# THE DATA:
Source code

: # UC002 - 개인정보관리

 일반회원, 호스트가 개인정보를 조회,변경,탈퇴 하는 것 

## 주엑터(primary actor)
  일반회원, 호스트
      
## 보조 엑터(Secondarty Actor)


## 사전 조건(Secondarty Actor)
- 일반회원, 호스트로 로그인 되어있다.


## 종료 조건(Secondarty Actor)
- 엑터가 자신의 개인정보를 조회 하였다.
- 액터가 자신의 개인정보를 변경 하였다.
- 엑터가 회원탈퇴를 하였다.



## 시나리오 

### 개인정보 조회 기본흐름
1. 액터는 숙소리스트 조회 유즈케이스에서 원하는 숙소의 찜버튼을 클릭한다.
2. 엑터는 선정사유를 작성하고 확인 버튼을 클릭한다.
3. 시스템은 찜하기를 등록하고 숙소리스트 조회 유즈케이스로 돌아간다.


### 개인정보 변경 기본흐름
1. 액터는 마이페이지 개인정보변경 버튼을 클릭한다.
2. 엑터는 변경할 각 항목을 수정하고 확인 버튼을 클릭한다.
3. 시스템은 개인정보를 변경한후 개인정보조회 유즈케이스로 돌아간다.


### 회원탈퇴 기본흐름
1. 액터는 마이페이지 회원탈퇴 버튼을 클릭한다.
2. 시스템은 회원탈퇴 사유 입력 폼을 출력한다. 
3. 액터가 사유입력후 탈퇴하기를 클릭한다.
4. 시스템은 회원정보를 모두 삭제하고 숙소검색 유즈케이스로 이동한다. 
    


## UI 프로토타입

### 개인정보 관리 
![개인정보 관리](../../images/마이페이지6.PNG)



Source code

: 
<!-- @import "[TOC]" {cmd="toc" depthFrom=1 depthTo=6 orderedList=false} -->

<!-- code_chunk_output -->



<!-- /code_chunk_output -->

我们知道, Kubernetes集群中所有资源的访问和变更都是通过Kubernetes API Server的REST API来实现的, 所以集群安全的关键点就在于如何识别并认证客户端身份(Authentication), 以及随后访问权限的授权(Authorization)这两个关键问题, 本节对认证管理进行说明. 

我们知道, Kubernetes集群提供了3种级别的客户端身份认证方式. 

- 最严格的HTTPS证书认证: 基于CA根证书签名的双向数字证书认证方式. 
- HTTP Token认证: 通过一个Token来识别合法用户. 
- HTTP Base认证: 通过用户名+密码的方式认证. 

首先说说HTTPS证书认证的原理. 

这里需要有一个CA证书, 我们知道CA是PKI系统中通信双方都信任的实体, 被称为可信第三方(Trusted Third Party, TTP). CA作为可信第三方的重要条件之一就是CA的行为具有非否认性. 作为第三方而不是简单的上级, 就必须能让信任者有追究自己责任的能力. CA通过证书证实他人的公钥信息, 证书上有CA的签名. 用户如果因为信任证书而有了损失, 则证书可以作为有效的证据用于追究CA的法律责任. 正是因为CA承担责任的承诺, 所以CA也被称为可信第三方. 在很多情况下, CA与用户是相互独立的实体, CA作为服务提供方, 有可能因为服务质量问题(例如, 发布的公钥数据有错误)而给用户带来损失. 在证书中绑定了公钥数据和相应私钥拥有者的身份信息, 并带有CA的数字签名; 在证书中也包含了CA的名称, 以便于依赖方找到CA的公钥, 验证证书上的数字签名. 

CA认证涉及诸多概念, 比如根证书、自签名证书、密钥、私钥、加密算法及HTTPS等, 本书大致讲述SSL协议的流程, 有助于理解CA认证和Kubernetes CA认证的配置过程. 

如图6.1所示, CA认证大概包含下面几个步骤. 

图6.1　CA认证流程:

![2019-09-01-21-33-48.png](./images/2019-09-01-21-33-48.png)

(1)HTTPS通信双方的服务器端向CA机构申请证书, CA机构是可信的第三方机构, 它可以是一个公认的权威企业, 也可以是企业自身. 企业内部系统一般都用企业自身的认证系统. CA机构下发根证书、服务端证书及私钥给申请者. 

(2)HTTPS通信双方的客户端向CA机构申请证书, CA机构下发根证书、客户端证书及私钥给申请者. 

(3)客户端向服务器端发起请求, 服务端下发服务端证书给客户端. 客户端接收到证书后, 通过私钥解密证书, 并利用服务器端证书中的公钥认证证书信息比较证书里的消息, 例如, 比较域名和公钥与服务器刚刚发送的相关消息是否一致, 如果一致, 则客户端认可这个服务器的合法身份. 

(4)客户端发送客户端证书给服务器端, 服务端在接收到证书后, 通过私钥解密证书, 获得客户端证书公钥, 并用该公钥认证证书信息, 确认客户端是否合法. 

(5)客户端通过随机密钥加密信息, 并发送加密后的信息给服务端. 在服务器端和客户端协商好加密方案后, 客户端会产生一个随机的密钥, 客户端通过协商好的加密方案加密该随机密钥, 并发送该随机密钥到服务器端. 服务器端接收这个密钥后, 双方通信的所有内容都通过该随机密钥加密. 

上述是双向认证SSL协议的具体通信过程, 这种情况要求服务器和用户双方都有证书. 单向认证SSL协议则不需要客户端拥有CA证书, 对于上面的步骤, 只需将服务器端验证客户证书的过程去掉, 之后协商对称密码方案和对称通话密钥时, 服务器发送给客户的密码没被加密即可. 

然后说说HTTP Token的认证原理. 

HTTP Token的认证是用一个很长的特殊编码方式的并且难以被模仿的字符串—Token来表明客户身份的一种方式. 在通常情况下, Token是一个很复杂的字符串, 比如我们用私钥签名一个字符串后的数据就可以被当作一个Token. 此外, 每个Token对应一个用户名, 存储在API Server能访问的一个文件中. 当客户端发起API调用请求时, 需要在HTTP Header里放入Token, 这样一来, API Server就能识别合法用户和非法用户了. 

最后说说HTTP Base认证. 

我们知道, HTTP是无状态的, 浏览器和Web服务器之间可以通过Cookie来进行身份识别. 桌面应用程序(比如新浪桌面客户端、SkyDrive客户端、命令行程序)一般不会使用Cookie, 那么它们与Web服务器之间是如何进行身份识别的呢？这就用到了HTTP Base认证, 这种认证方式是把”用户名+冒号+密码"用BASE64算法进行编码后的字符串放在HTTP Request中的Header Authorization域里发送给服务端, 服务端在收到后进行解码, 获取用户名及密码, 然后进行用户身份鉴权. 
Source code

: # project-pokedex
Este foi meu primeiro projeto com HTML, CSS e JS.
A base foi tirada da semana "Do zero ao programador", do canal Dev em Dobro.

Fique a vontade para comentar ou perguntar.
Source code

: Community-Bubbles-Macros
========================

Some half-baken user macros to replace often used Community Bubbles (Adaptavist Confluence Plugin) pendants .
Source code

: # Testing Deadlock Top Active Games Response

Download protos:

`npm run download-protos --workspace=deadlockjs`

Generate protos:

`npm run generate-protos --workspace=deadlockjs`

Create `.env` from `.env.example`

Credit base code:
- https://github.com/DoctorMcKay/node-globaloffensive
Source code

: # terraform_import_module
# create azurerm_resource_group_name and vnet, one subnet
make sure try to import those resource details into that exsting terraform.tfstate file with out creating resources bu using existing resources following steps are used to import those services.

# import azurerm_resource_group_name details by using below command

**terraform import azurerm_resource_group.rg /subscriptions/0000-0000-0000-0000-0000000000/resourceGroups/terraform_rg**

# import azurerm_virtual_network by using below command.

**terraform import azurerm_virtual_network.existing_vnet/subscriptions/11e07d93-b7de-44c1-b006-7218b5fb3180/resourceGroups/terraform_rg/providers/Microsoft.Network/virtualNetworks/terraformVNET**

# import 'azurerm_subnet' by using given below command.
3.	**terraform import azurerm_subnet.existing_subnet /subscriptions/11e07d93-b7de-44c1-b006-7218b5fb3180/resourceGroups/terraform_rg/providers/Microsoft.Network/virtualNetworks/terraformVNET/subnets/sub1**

# ASSIGNMENT:
Repeat the lines exactly as they appear in the records, starting at the line that contains "我们知道, Kubernetes集群中所有资源的访问和变更都是通过Kubernetes API" and stopping after the line that contains "首先说说HTTPS证书认证的原理.".

# RESULT BELOW:
我们知道, Kubernetes集群中所有资源的访问和变更都是通过Kubernetes API Server的REST API来实现的, 所以集群安全的关键点就在于如何识别并认证客户端身份(Authentication), 以及随后访问权限的授权(Authorization)这两个关键问题, 本节对认证管理进行说明. 

我们知道, Kubernetes集群提供了3种级别的客户端身份认证方式. 

- 最严格的HTTPS证书认证: 基于CA根证书签名的双向数字证书认证方式. 
- HTTP Token认证: 通过一个Token来识别合法用户. 
- HTTP Base认证: 通过用户名+密码的方式认证. 

首先说说HTTPS证书认证的原理. 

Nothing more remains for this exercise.